Stored data entries

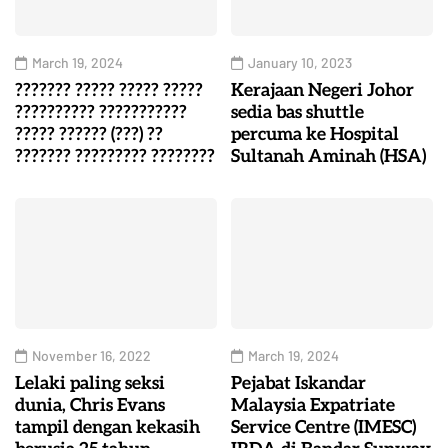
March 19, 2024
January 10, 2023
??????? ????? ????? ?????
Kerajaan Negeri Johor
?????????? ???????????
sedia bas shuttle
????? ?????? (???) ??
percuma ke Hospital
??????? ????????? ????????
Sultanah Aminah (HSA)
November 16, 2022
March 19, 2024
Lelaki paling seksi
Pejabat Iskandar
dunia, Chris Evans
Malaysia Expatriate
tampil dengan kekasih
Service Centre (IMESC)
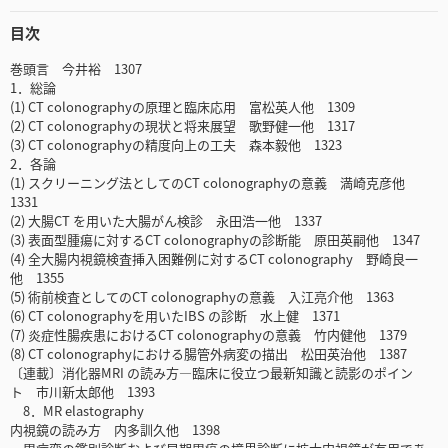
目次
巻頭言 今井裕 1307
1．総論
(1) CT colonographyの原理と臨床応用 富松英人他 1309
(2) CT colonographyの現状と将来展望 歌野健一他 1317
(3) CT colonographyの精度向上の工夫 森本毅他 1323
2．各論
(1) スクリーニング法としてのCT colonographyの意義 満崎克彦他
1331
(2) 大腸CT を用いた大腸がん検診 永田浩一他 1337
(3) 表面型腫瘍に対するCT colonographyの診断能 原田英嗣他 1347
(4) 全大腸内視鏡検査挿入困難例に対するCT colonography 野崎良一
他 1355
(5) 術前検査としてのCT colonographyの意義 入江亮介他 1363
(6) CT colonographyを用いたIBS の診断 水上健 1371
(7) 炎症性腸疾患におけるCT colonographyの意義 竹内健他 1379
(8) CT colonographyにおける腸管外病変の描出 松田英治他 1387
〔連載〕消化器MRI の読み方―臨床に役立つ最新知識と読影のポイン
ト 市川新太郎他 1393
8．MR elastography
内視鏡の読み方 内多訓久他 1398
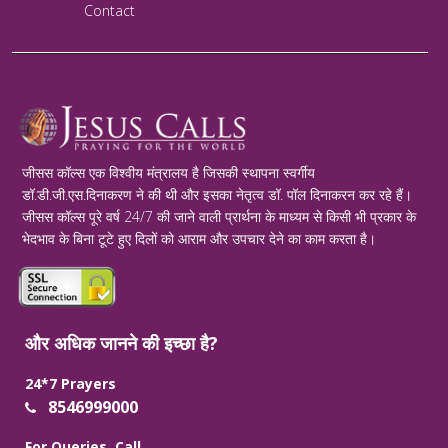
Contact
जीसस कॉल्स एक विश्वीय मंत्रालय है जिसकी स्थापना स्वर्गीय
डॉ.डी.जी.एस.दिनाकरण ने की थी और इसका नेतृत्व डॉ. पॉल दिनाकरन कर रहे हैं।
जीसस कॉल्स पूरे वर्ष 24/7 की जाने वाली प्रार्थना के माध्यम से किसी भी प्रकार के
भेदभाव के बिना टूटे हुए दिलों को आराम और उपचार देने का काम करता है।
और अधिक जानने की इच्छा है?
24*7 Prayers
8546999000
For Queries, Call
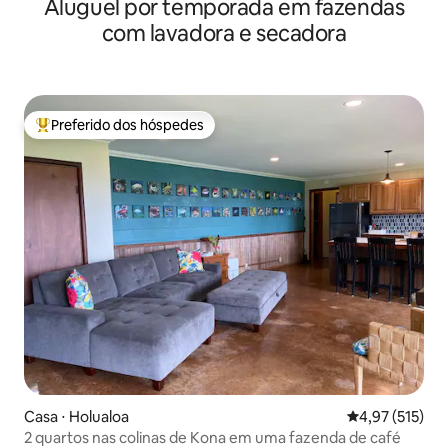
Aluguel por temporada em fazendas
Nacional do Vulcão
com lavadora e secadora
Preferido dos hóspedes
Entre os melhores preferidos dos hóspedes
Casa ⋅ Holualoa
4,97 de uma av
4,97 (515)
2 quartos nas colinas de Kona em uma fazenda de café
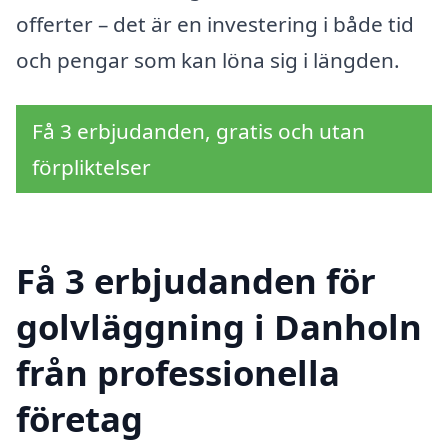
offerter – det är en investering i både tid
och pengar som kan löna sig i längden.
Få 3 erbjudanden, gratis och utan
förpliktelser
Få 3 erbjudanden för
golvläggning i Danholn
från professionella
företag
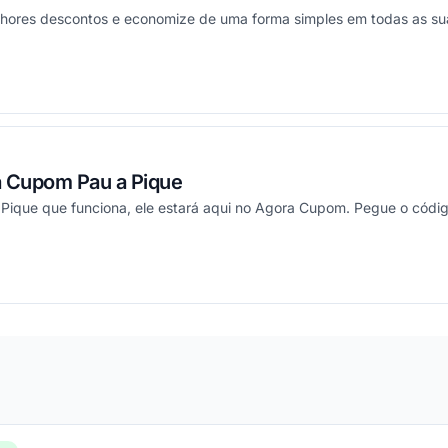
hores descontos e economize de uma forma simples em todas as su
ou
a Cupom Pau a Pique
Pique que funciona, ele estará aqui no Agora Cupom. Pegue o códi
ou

* * *

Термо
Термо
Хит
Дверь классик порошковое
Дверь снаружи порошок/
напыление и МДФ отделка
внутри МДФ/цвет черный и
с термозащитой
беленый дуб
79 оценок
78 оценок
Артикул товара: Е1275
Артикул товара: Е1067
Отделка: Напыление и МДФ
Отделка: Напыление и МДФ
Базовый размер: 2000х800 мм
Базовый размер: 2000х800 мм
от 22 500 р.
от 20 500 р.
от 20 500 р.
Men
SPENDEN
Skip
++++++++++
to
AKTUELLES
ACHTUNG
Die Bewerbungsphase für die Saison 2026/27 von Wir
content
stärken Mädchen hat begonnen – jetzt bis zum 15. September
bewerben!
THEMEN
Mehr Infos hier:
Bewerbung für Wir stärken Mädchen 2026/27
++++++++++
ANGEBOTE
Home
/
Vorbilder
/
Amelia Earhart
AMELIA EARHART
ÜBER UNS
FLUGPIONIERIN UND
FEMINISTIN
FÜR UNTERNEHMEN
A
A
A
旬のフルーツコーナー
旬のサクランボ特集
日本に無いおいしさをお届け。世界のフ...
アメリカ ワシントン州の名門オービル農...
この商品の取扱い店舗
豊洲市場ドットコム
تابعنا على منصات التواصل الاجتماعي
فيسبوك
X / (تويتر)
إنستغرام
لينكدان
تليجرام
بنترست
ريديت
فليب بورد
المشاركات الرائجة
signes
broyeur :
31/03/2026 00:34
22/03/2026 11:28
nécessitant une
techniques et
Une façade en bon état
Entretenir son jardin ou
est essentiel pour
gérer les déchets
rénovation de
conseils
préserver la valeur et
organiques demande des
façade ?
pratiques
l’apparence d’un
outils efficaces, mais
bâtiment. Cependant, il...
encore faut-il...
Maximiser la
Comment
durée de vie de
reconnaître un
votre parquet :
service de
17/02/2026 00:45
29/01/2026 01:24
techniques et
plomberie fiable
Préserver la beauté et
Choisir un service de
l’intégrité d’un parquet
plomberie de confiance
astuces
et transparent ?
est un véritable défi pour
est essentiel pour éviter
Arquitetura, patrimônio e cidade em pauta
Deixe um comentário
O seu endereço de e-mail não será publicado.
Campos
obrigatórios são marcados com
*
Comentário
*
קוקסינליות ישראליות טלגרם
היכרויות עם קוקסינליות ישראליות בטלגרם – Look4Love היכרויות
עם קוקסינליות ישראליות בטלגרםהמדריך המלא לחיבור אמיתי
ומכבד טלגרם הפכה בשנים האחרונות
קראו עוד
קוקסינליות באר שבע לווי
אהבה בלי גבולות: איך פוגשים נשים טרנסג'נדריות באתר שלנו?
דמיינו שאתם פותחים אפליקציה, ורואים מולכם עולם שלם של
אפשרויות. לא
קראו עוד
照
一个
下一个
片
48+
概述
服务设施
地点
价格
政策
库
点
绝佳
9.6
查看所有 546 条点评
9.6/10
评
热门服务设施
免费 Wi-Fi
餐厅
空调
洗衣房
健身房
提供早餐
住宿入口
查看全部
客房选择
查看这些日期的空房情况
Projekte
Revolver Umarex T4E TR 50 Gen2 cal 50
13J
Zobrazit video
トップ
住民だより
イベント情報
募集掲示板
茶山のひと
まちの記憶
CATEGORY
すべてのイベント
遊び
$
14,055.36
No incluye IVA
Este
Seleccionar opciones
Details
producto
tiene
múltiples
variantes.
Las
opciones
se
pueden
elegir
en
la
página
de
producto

» EXERCISE AIM: Starting at the line above that holds "plomberie fiable" and ending at the line that holds "אהבה בלי גבולות: איך", transcribe each line exactly and include no other lines.

» SOLUTION BELOW:
plomberie fiable
Préserver la beauté et
Choisir un service de
l’intégrité d’un parquet
plomberie de confiance
astuces
et transparent ?
est un véritable défi pour
est essentiel pour éviter
Arquitetura, patrimônio e cidade em pauta
Deixe um comentário
O seu endereço de e-mail não será publicado.
Campos
obrigatórios são marcados com
*
Comentário
*
קוקסינליות ישראליות טלגרם
היכרויות עם קוקסינליות ישראליות בטלגרם – Look4Love היכרויות
עם קוקסינליות ישראליות בטלגרםהמדריך המלא לחיבור אמיתי
ומכבד טלגרם הפכה בשנים האחרונות
קראו עוד
קוקסינליות באר שבע לווי
אהבה בלי גבולות: איך פוגשים נשים טרנסג'נדריות באתר שלנו?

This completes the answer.